We’re witnessing a wave of union organizing. Between October 1, 2021 and September 30, 2022, workers filed 2,510 union representation petitions with the National Labor Relations Board – a 53% increase from the 1,638 petitions filed the previous year. In addition, workers and their unions filed 17,988 unfair labor practice (ULP) charges, overwhelmingly against employers for using illegal tactics to intimidate their employees. Total case intake at the NLRB increased 23%, to a total of 20,498 cases – the largest single-year increase since 1976.
And workers are winning. Unions had a win rate of 77% in NLRB elections during the first 6 months of 2022. This is in spite of rampant, often illegal union busting by employers. Three-quarters of employers facing union drives brought in union-busting lawyers to try to stop workers from organizing, 45% threatened workers with workplace closures or outsourcing, and 49% made illegal promises of improvements at work in return for workers voting “no”.
Winning a union election, however, is only the first half of the battle. Next comes winning the first contract. Most unions working under the present system still don’t have a contract twelve months after winning their recognition election, and about a third never get one.
And in those contracts, we have to fight for concrete, bold demands like $30 an hour or a 32-hour week for 40 hours pay. This is true on pay and every other issue, because when we win, our wins need to be life changing – not just “a seat at the table” or “a foot in the door”. The attacks on workers in recent decades have been historic. We need equally historic victories to reverse this trend.
The bosses will do whatever it takes to stop a union drive, including firing union supporters as a way to intimidate other workers. Every time an employer fires workers for union activities, rather than just filing with the NLRB and waiting months – sometimes years – for a ruling, unions should go all-out to shut them down. Starbucks has gotten away with firing over 200 union organizers. A wait-and-see approach gives momentum to the bosses.
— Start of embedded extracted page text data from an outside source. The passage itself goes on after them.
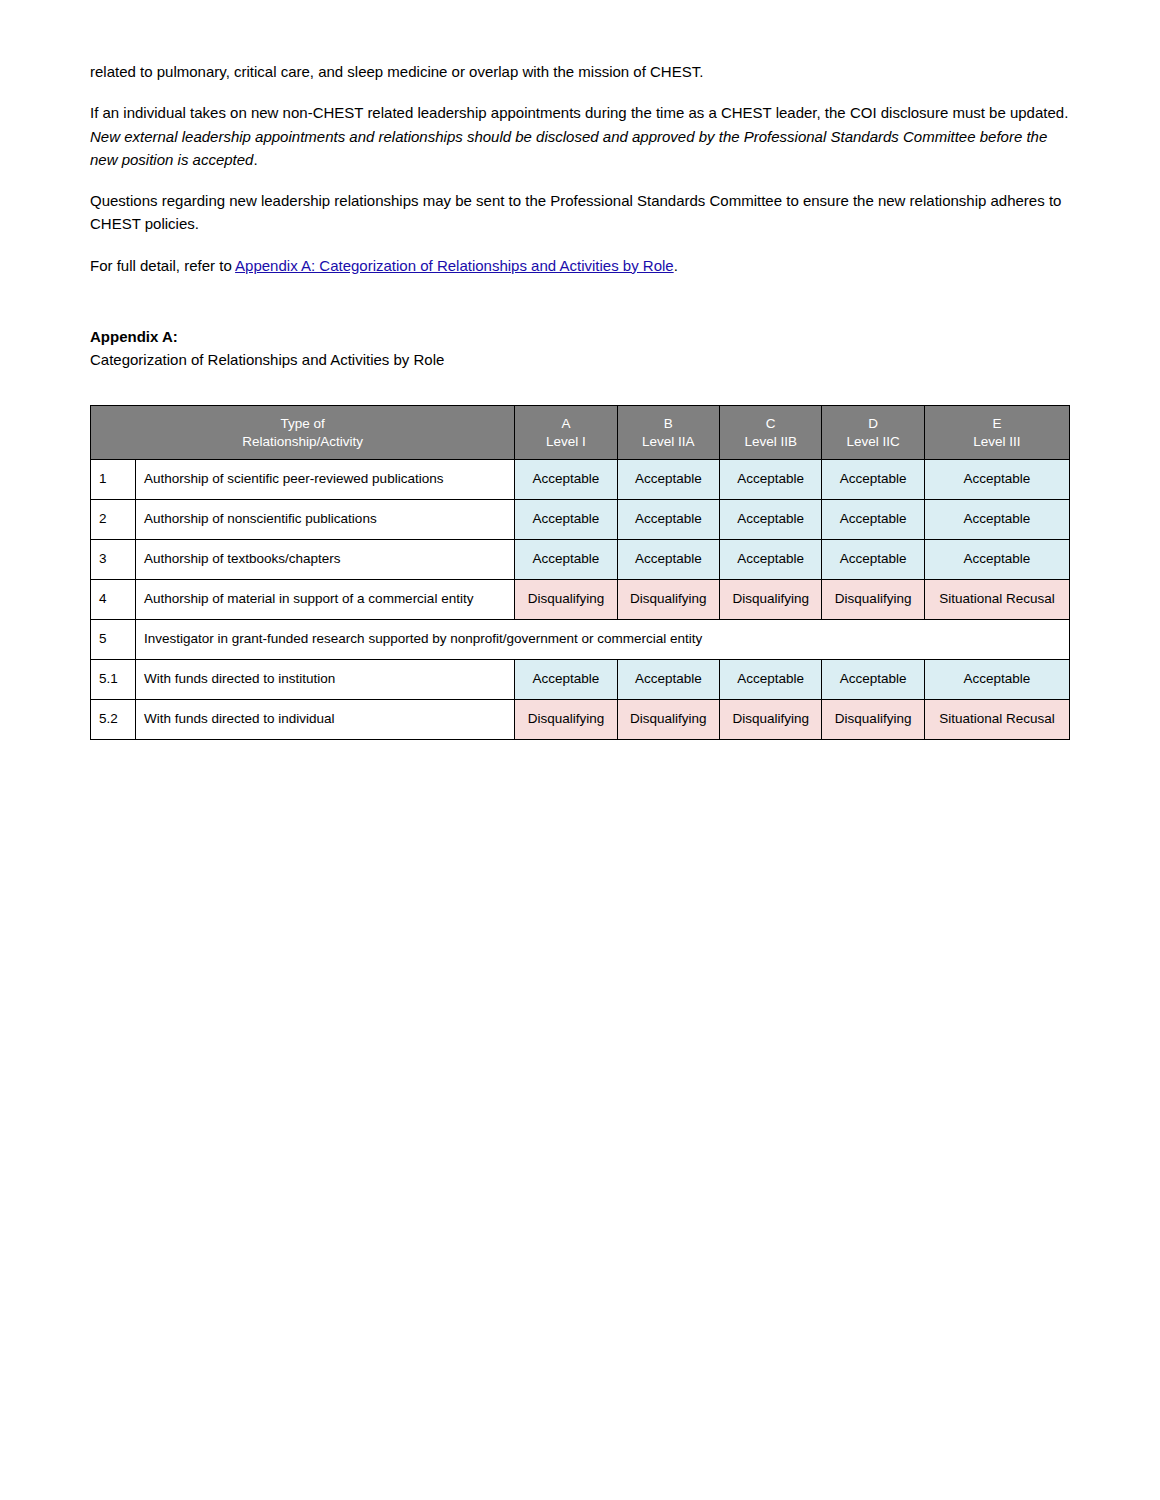related to pulmonary, critical care, and sleep medicine or overlap with the mission of CHEST.
If an individual takes on new non-CHEST related leadership appointments during the time as a CHEST leader, the COI disclosure must be updated. New external leadership appointments and relationships should be disclosed and approved by the Professional Standards Committee before the new position is accepted.
Questions regarding new leadership relationships may be sent to the Professional Standards Committee to ensure the new relationship adheres to CHEST policies.
For full detail, refer to Appendix A: Categorization of Relationships and Activities by Role.
Appendix A:
Categorization of Relationships and Activities by Role
| Type of Relationship/Activity | A Level I | B Level IIA | C Level IIB | D Level IIC | E Level III |
| --- | --- | --- | --- | --- | --- |
| 1 | Authorship of scientific peer-reviewed publications | Acceptable | Acceptable | Acceptable | Acceptable | Acceptable |
| 2 | Authorship of nonscientific publications | Acceptable | Acceptable | Acceptable | Acceptable | Acceptable |
| 3 | Authorship of textbooks/chapters | Acceptable | Acceptable | Acceptable | Acceptable | Acceptable |
| 4 | Authorship of material in support of a commercial entity | Disqualifying | Disqualifying | Disqualifying | Disqualifying | Situational Recusal |
| 5 | Investigator in grant-funded research supported by nonprofit/government or commercial entity |
| 5.1 | With funds directed to institution | Acceptable | Acceptable | Acceptable | Acceptable | Acceptable |
| 5.2 | With funds directed to individual | Disqualifying | Disqualifying | Disqualifying | Disqualifying | Situational Recusal |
Instead, what’s needed is to build solidarity rallies, coordinate escalating workplace actions, and politically appeal for financial solidarity for the affected worker so they don’t have to accept a new job while they’re fighting for theirs back.
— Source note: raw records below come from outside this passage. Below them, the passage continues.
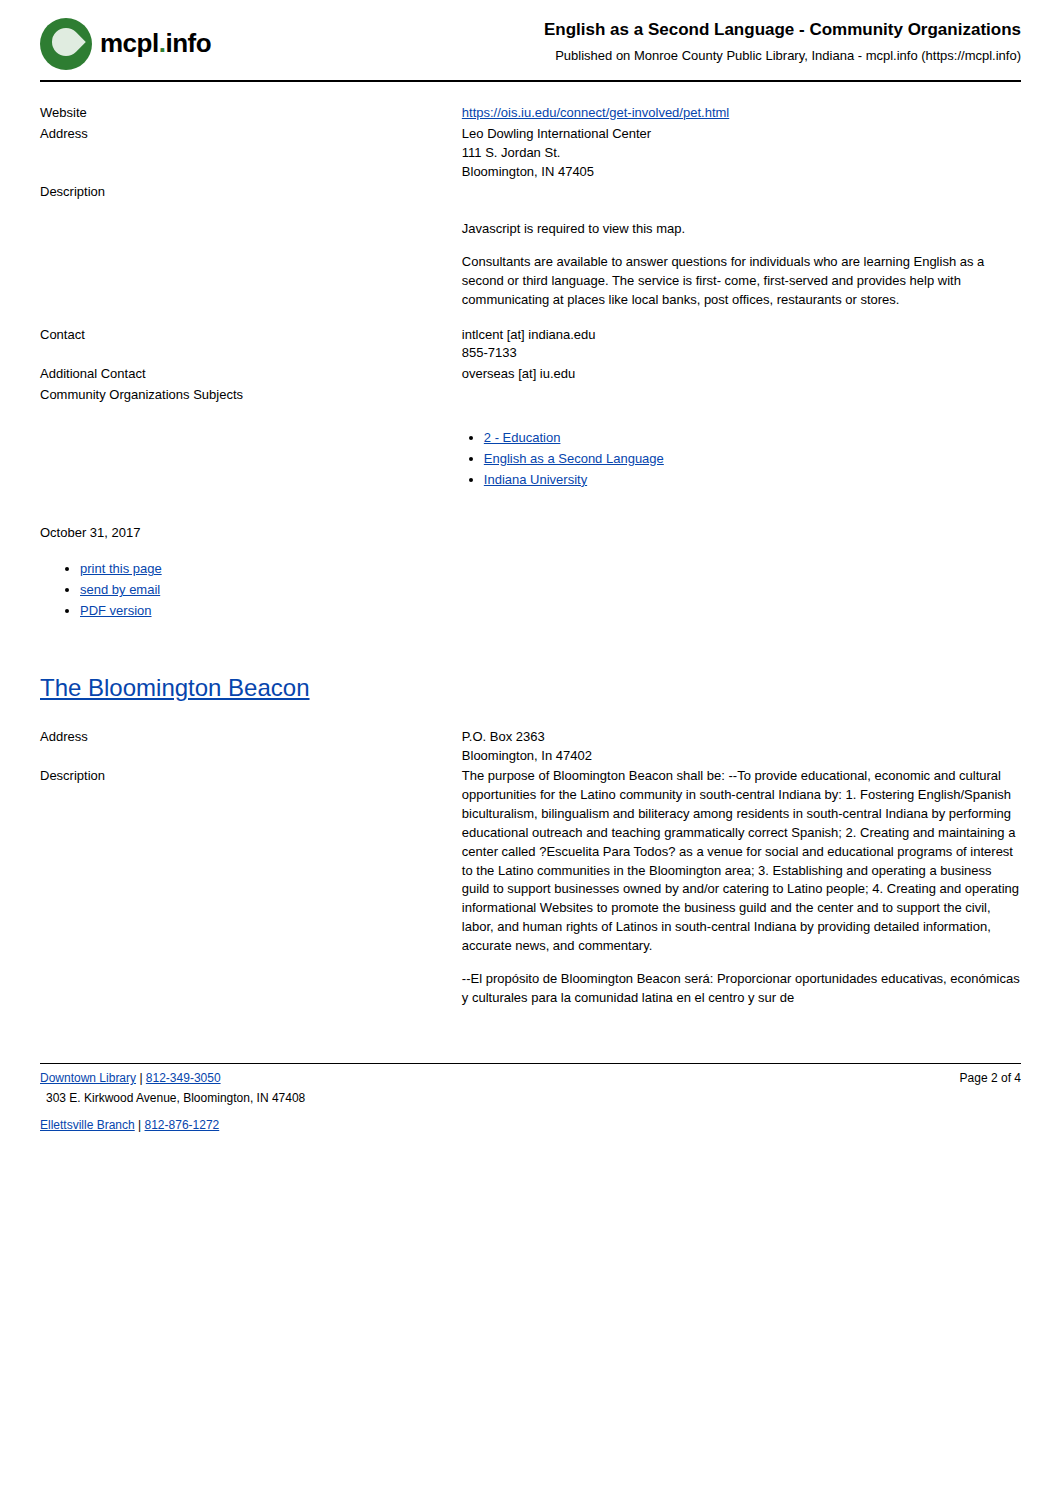mcpl. info
English as a Second Language - Community Organizations
Published on Monroe County Public Library, Indiana - mcpl.info (https://mcpl.info)
| Website | https://ois.iu.edu/connect/get-involved/pet.html |
| Address | Leo Dowling International Center 111 S. Jordan St. Bloomington, IN 47405 |
| Description | |
| | Javascript is required to view this map. Consultants are available to answer questions for individuals who are learning English as a second or third language. The service is first- come, first-served and provides help with communicating at places like local banks, post offices, restaurants or stores. |
| Contact | intlcent [at] indiana.edu 855-7133 |
| Additional Contact | overseas [at] iu.edu |
| Community Organizations Subjects | |
| | 2 - Education English as a Second Language Indiana University |
October 31, 2017
print this page
send by email
PDF version
The Bloomington Beacon
| Address | P.O. Box 2363 Bloomington, In 47402 |
| Description | The purpose of Bloomington Beacon shall be: --To provide educational, economic and cultural opportunities for the Latino community in south-central Indiana by: 1. Fostering English/Spanish biculturalism, bilingualism and biliteracy among residents in south-central Indiana by performing educational outreach and teaching grammatically correct Spanish; 2. Creating and maintaining a center called ?Escuelita Para Todos? as a venue for social and educational programs of interest to the Latino communities in the Bloomington area; 3. Establishing and operating a business guild to support businesses owned by and/or catering to Latino people; 4. Creating and operating informational Websites to promote the business guild and the center and to support the civil, labor, and human rights of Latinos in south-central Indiana by providing detailed information, accurate news, and commentary. --El propósito de Bloomington Beacon será: Proporcionar oportunidades educativas, económicas y culturales para la comunidad latina en el centro y sur de |
Downtown Library | 812-349-3050
303 E. Kirkwood Avenue, Bloomington, IN 47408
Ellettsville Branch | 812-876-1272
Page 2 of 4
The unions that exist today were built by mass pressure. The National Labor Relations Act was only passed after three city-wide general strikes, led by Socialist and Communist organizers, in 1934. The auto industry was only organized after a series of massive, totally illegal sit-in strikes beginning in Flint, Michigan in the freezing winter of 1936-37.
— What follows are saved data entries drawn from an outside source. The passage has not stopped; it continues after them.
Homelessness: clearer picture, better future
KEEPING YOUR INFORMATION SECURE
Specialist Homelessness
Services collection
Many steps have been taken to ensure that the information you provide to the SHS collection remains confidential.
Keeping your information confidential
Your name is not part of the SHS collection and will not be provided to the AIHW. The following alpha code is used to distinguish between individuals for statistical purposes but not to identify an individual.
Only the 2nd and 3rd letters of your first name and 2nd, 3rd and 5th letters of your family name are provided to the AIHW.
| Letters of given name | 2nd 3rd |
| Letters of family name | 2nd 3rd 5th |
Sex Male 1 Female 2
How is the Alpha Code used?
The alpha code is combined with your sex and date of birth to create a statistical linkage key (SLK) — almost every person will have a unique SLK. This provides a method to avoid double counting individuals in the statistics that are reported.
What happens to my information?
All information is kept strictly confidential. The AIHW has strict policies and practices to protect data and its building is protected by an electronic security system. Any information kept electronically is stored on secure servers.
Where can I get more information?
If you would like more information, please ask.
It’s that fighting energy that will be needed in UAW’s upcoming battle against the Big Three automakers. With recent polls showing that three out of four Americans support the workers in their contract fight, it will be crucial for the union to leverage that support, alongside the strike readiness of autoworkers themselves to extract urgently-needed concessions like a four-day workweek and union protections at new Electric Vehicle plants, many of which are in the South.
Unions also can’t afford to ignore major global threats like climate change, which inevitably hit workers the hardest. Climate catastrophes like the Maui wildfire underscore the urgency of the situation. We need a massive green jobs program, which could create millions of good-paying union jobs in clean energy and infrastructure projects. Winning this would be no easy task, especially with the rotten relationship between many labor leaders and the Democratic Party – a party connected by a million threads to the fossil fuel corporations profiting off climate change. The labor movement needs to make a clean break from the Democratic Party and fight for democratic workers’ control of big energy corporations. Because we can’t control what we don’t own.
Workers Strike Back is dedicated to reigniting the fighting spirit that first built the labor movement. “Good Union Jobs for All” is one of our core demands. That’s why we are helping workers build the most significant organizing drive in the U.S. today: the struggle for $30/hour and a union at Amazon’s most important facility worldwide, the KCVG Air Hub in Northern Kentucky. That’s why we supported workers who wanted to fight for a stronger contract at UPS, and it’s why we stand with workers everywhere who are organizing to fight for more.